Google+ O Riso e o Siso: Tião, o lacônico

terça-feira, 22 de janeiro de 2013

Tião, o lacônico

O almofadinha se preparando
Repórter de galochas
A equipe de reportagem do Canal de Televisão local se desloca para entrevistar um grupo de moradores chacareiros que reivindicam melhorias para o bairro. O grupo, consituído, em sua maioria, por idosos com baixa escolaridade fazia barricadas na estrada de terra, havia alguns dias, e ameaçava tocar fogo no milharal.
A estrada era praticamente deserta. Uma vez, a dona Rosalinda, 72 anos, passou mal caminhando alguns quilômetros para o próximo ponto de ônibus e foi encontrada só no dia seguinte, sentada num toco, cigarro de palha na mão, conversando com um gambá: o sol cozinhou o cucuruto. O milharal, por sua vez, se limitava a algumas dezenas plantas, destinadas apenas ao consumo local. Mas era o melhor blefe que aqueles velhinhos revolucionários podiam lançar. Ninguém estava disposto a destruir sua horta, nem abater seus animais, que eram muito mais rentáveis na feira.
Acontece que, após dias de levantes e mobilizações senis, no meio do nada. Uma equipe de reportagem da toda-poderosa, interessou-se pelo caso, muito mais a título de curiosidade do que como forma de afetar o prefeito, desafeto da imprensa local.
Ao chegar na região insurreta, com jipe 4x4, estilo Nações Unidas, o repórter desce de galocha na lama dando instruções ao câmera para pegar apenas da cintura para cima, enquanto acerta o gel no cabelo e o pó no rosto.
O grupo rebelde da melhor idade, ao ver aquilo, se agitou: seu Olavo sentiu palpitações, dona Emengarda subiu a pressão e seu Quinzinho atacou a diabetes então achou melhor sair do sol e descansar um pouco na beira da lagoa. Sobrou a palavra para o Tião, reconhecido internacionalmente por sua incapacidade de estabelecer um diálogo prolixo. A economia de palavras era mais que um dom, naquele matuto, era praticamente um transtorno obsessivo-compulsivo.
-Estamos aqui, diretamente do Bairro dos Chacareiros, ao vivo, para cobrir o movimento de reivindicação dos moradores. Como podemos ver, as chuvas das últimas semanas causaram destruição e transtorno para a população local, que resolveu protestar, fazer piquetes e barricadas nesta via rural, além de ameaçarem destruir a produção de alimento. Boa tarde, como é seu nome?
-Tião.
-Muito bem Tião, o que o senhor pode dizer sobre esse movimento de protesto e reivindicação, praticamente composto por idosos, que sofrem com o descaso e o abandono aqui no Bairro dos Chacareiros?
-É um protesto!
-Vocês se sentem abandonados pelo poder público, que favorece regiões com maior densidade demográfica para fins eleitoreiros?
-Não.
-Não?
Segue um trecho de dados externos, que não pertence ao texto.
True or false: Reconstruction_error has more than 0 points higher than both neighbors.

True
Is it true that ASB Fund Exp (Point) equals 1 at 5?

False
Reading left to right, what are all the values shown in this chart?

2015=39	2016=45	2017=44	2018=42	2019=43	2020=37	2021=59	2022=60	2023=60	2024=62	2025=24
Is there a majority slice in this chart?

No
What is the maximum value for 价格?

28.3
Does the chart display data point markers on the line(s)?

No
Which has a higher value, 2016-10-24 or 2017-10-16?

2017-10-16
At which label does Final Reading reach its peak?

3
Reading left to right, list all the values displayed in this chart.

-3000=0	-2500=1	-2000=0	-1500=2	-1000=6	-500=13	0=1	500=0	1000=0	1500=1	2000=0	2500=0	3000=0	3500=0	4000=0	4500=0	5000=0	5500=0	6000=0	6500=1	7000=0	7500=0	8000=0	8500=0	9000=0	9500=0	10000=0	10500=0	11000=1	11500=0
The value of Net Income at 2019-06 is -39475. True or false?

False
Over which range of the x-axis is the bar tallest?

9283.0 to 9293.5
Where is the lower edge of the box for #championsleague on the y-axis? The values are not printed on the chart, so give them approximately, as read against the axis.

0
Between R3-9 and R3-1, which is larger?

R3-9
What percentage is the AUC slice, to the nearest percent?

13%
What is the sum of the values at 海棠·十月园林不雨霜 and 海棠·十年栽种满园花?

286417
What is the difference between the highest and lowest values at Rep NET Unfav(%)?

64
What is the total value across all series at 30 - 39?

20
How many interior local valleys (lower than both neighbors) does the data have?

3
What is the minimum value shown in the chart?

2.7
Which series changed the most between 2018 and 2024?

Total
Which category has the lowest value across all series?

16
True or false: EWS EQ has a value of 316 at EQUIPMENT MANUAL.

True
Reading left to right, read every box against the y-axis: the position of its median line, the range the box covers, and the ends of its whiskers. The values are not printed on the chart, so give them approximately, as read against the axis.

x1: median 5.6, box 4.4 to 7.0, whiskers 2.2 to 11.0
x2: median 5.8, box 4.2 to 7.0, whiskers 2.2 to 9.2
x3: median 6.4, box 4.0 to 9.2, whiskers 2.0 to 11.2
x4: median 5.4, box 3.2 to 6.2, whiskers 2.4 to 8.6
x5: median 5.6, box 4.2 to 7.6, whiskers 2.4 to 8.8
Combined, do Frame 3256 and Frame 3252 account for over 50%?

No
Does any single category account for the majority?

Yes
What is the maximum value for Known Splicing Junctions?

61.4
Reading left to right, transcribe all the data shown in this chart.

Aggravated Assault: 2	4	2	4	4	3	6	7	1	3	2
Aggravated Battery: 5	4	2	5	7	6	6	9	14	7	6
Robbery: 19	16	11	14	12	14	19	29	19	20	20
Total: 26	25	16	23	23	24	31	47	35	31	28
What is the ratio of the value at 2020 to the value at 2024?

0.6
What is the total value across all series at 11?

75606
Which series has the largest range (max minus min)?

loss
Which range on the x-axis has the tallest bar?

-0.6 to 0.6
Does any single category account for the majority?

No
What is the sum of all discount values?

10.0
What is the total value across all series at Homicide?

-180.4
Vocês não lamentam o descaso que a prefeitura tem com vocês por serem idosos, afastados da cidade, e com pouca repercussão eleitoral?
-Não.
-Qual é a reivindicação de vocês então?
-Nóis qué qui mióra essas rua de chão, que põe ônibus mais perto e conserta os estrago da chuva.
-Certo, o acesso ao transporte público, então, faz parte do escopo desse imbróglio?
-Não, não, isso não.
-Bom, mas o senhor não acabou de dizer que reivindicam uma linha de ônibus que passe mais próxima da região?
-Sim, aí sim.
-Tudo bem. Você diria que por causa da idade avançada da maioria dos moradores do bairro, vocês necessitam melhores condições de acesso ao sistema de saúde?
-Não.
-Não? Vocês não têm problemas de saúde?
-Sim, isso sim.
-Ah tá, que tipos de problemas de saúde são mais decorrentes aqui, pela falta de infra-estrutura?
-Não, isso não.
-Quais tipos de doenças vocês costumam ter?
-Bichera, lumbriga, dor nos palto, bico-de-papagaio, pressão alta, diabete, friera, diarréia...
-Certo, e o que acontece quando precisam de atendimento urgente?
-Morre.
-E esses buracos causados pela chuva? Esse aqui tem mais de cinco metros de profundidade...
-Também morre.
-Como é?
-Se cair dentro...
-Certo, mas vocês não têm medo que ele aumente, engula a plantação, os bichos, a casa do senhor?
-Hahaha, mas isso aí não tem perigo, não.
-Não?
-Não, essa porcaria de bairro é tão ruim que ninguém engole, não. Nem buraco!